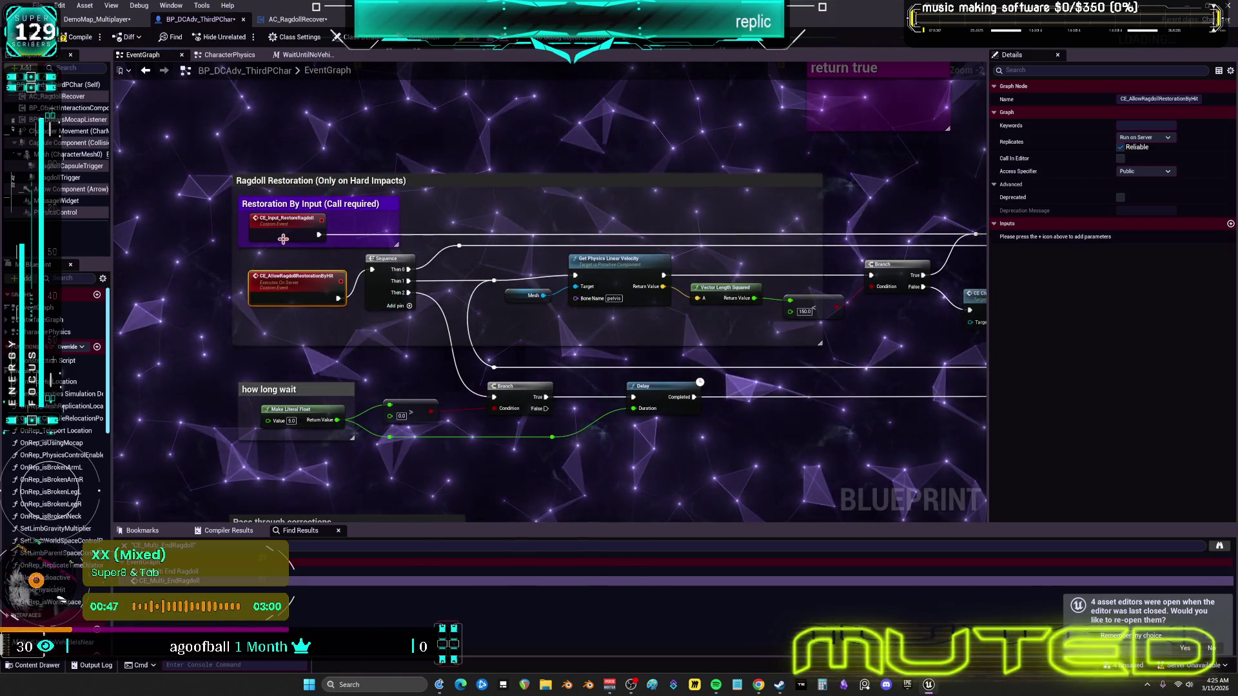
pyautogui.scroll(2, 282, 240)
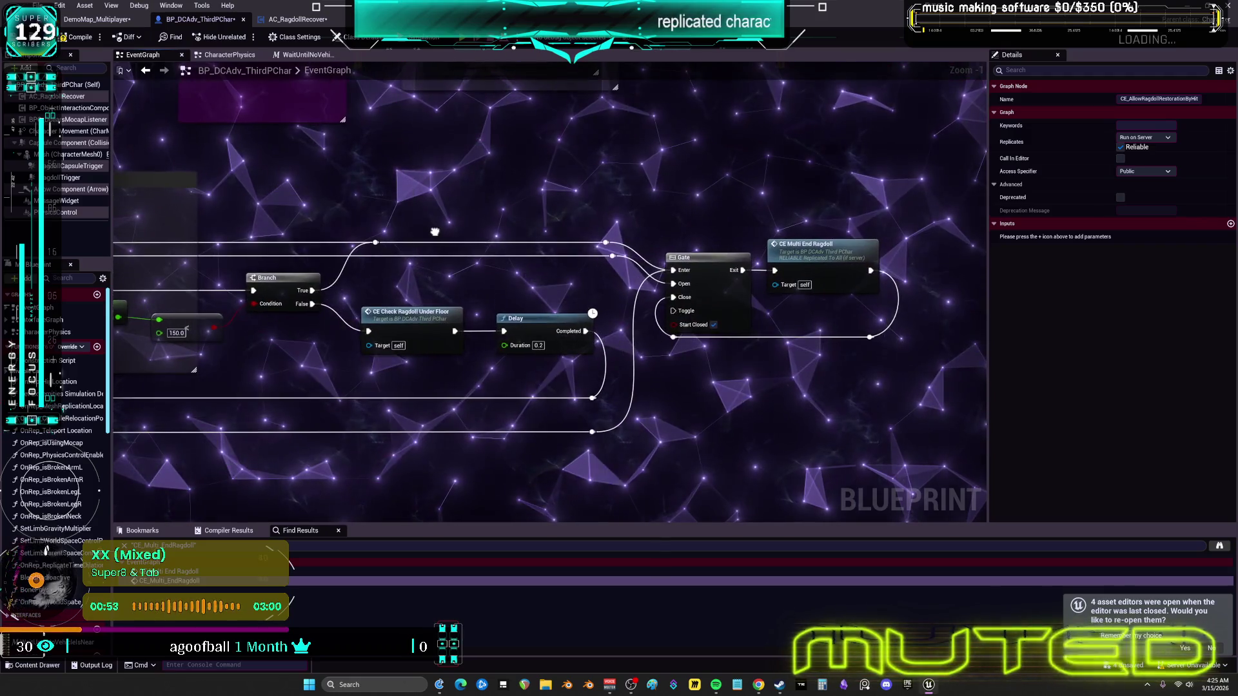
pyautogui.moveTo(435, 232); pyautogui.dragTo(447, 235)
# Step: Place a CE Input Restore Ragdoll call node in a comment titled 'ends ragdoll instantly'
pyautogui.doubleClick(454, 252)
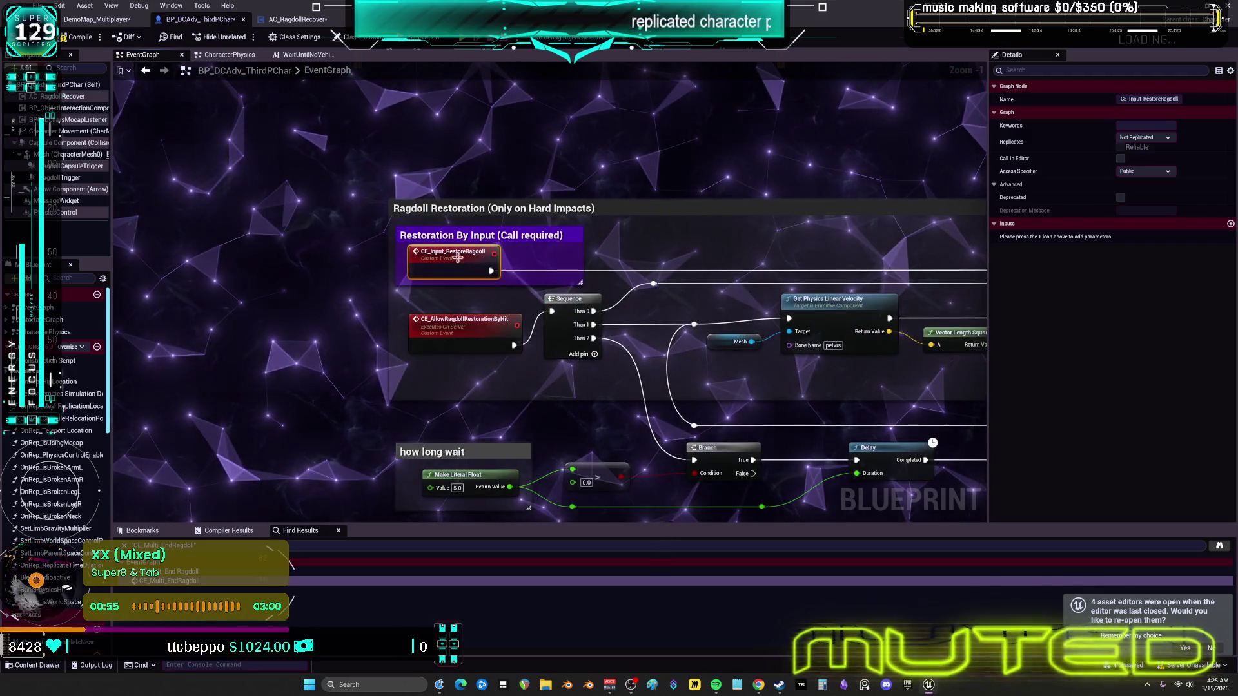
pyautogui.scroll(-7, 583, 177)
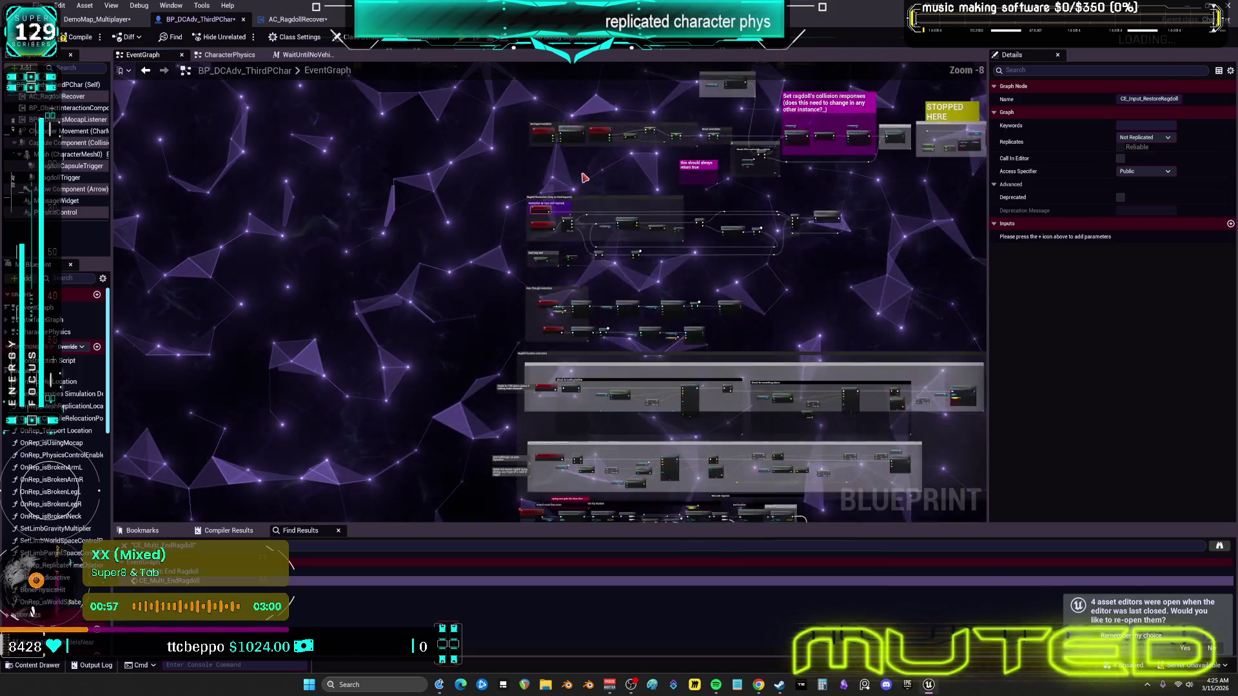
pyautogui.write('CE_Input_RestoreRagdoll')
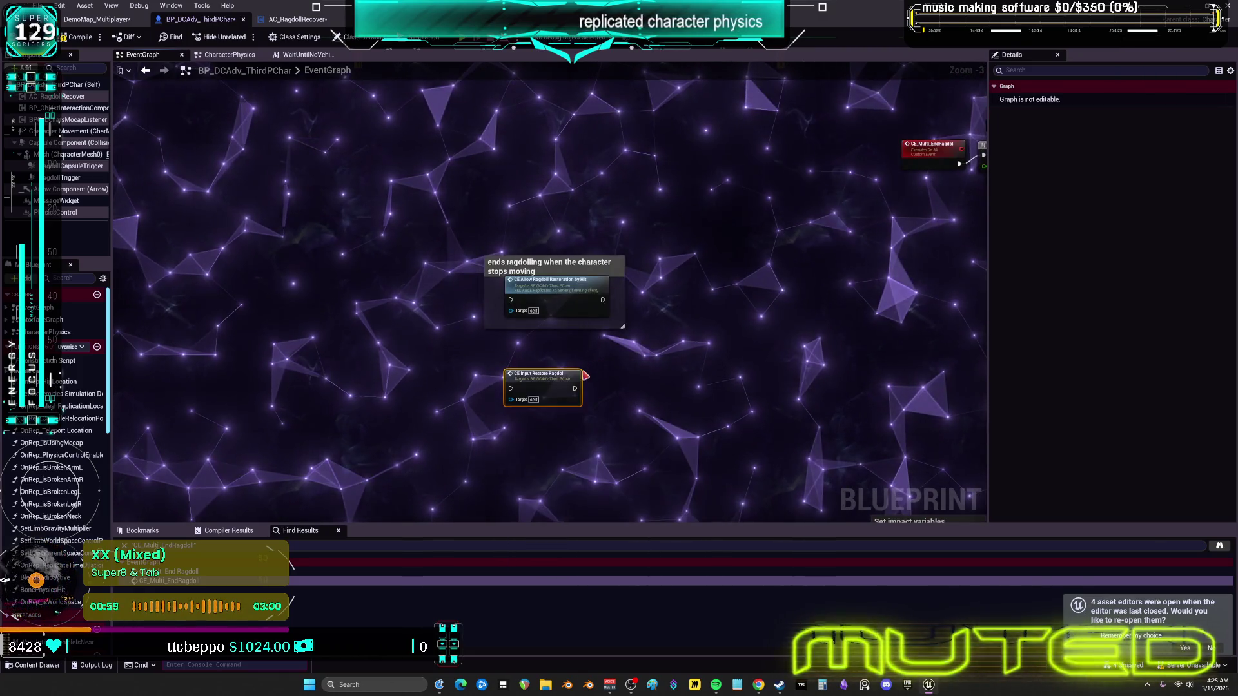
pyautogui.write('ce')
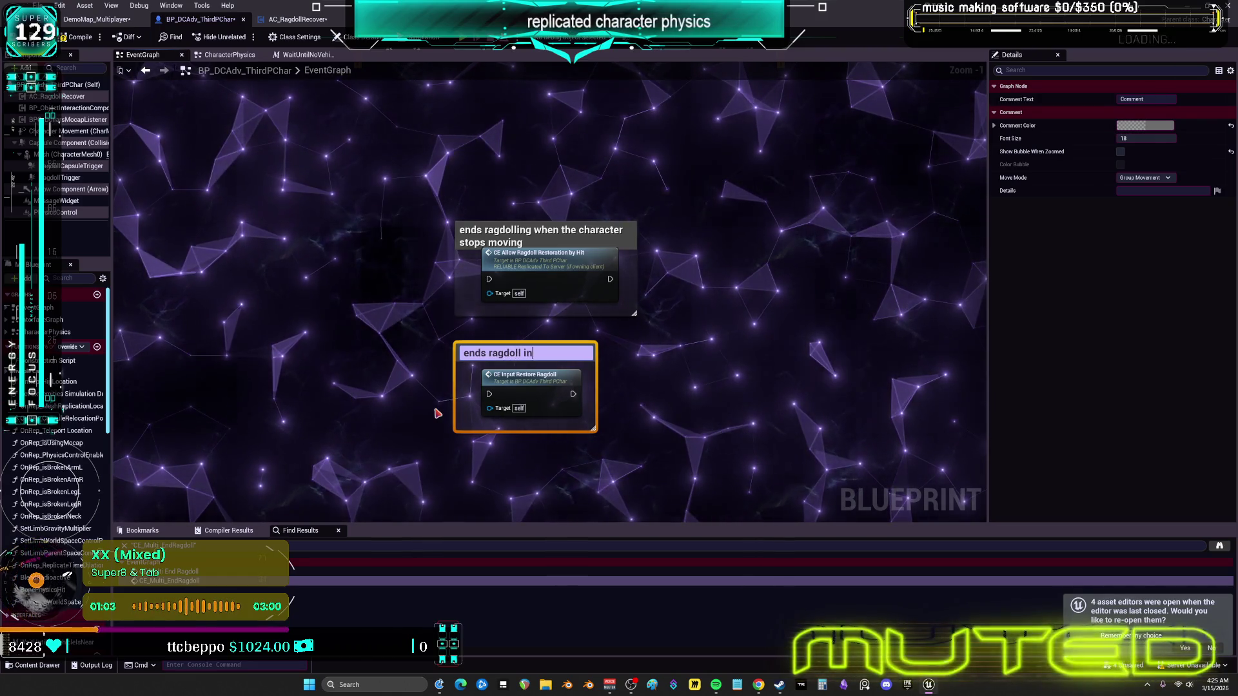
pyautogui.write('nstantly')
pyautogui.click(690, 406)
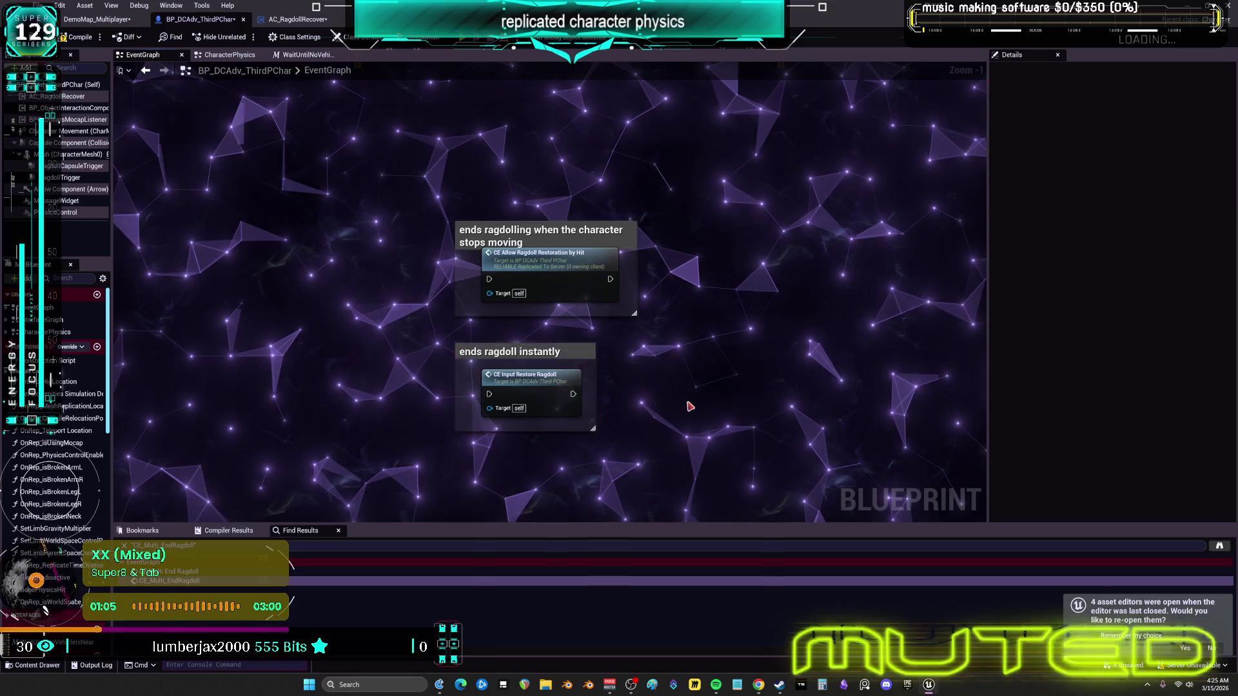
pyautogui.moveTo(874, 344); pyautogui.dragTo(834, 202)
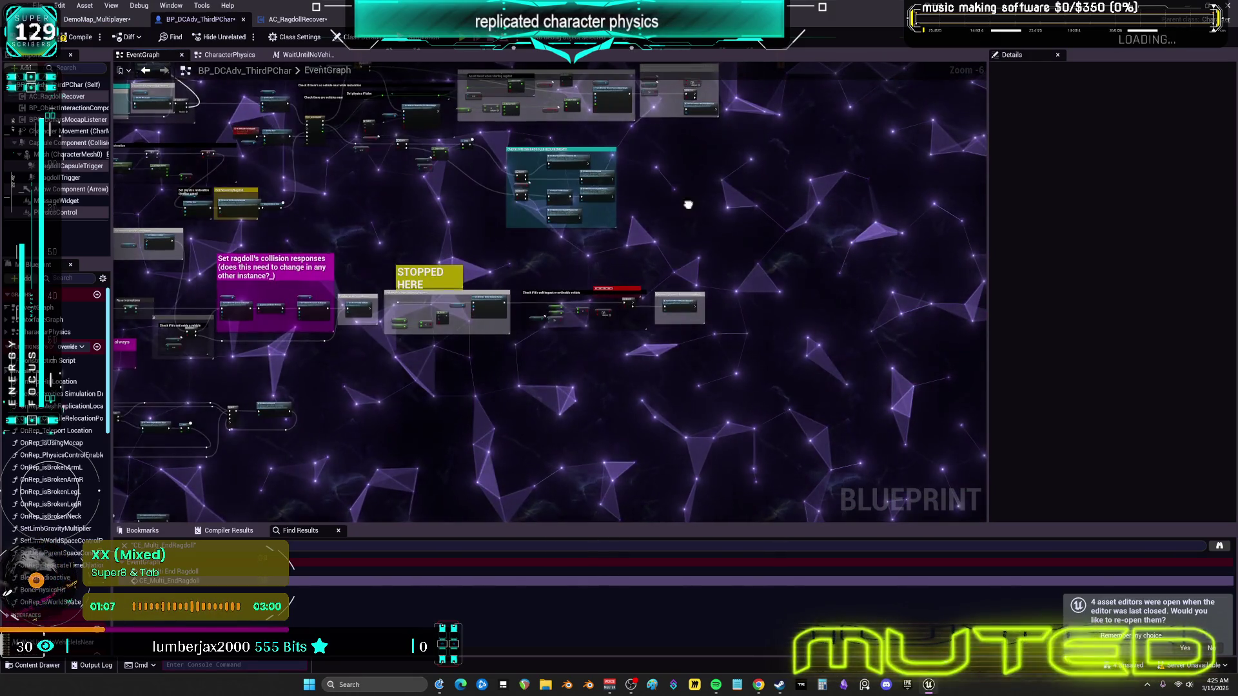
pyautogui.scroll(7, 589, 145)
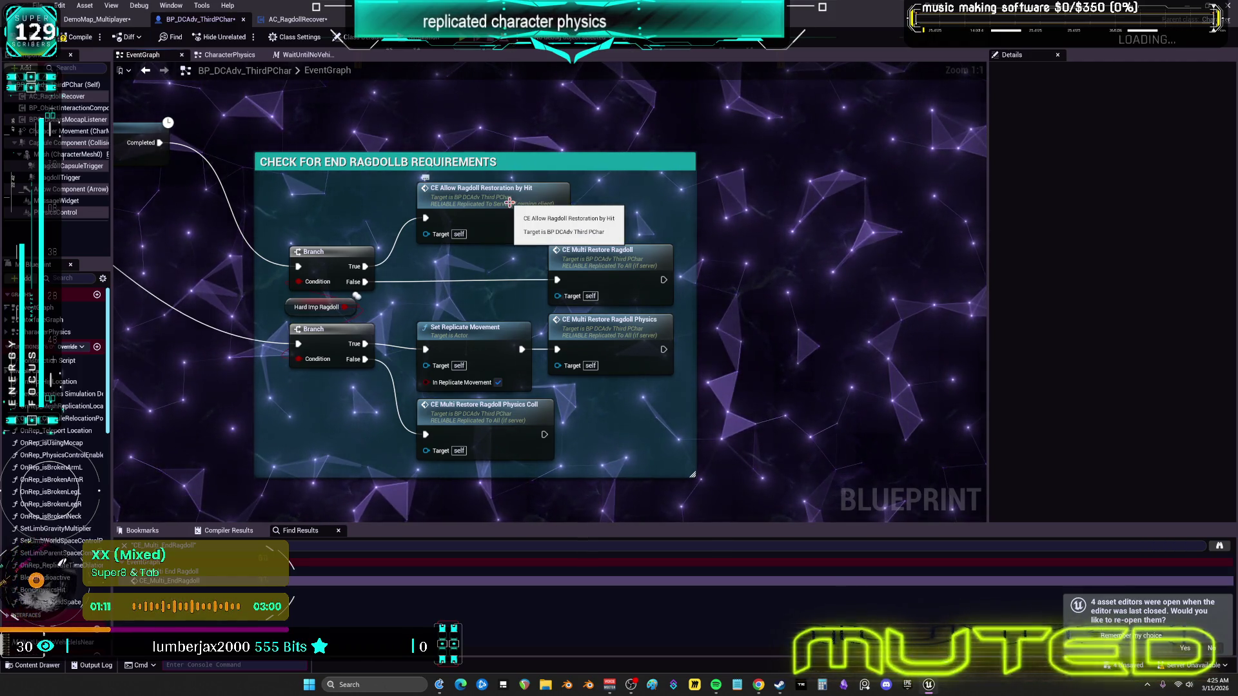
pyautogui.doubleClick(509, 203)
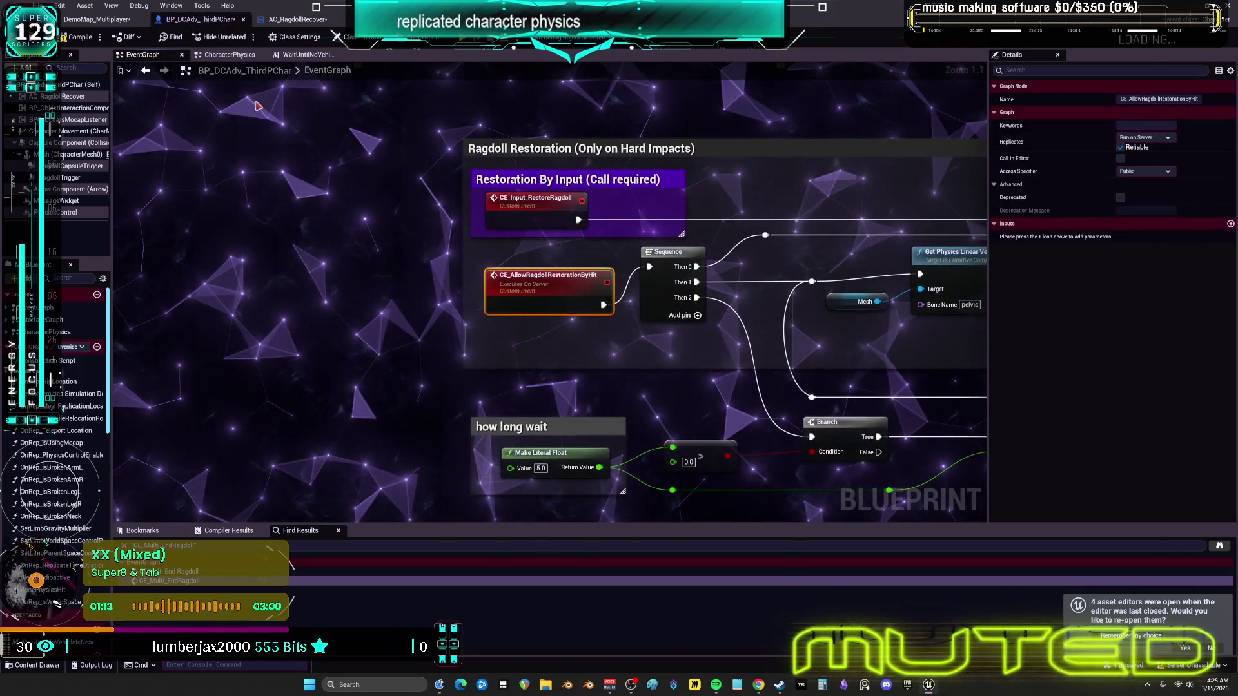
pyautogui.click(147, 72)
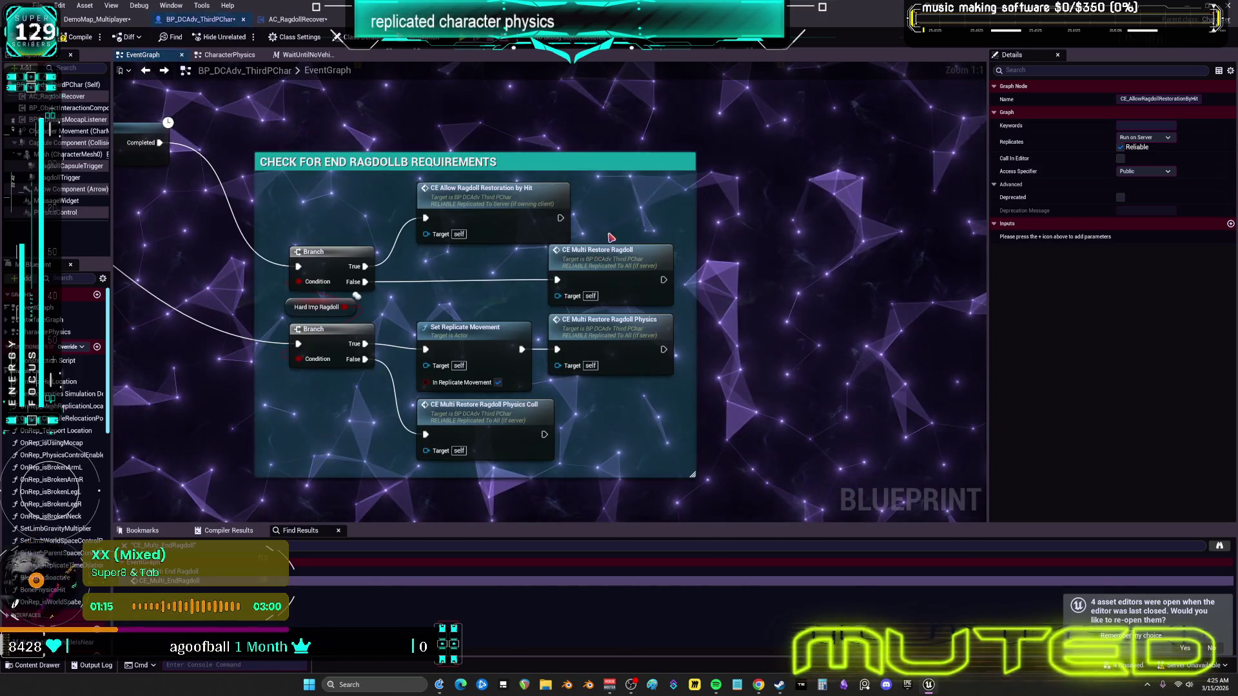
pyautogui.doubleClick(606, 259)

§ **Problem details**
Without including any pictures, return every line of the records exactly.

§ **Answer to this task**
pyautogui.scroll(2, 282, 240)
pyautogui.moveTo(435, 232); pyautogui.dragTo(447, 235)
# Step: Place a CE Input Restore Ragdoll call node in a comment titled 'ends ragdoll instantly'
pyautogui.doubleClick(454, 252)
pyautogui.scroll(-7, 583, 177)
pyautogui.write('CE_Input_RestoreRagdoll')
pyautogui.write('ce')
pyautogui.write('nstantly')
pyautogui.click(690, 406)
pyautogui.moveTo(874, 344); pyautogui.dragTo(834, 202)
pyautogui.scroll(7, 589, 145)
pyautogui.doubleClick(509, 203)
pyautogui.click(147, 72)
pyautogui.doubleClick(606, 259)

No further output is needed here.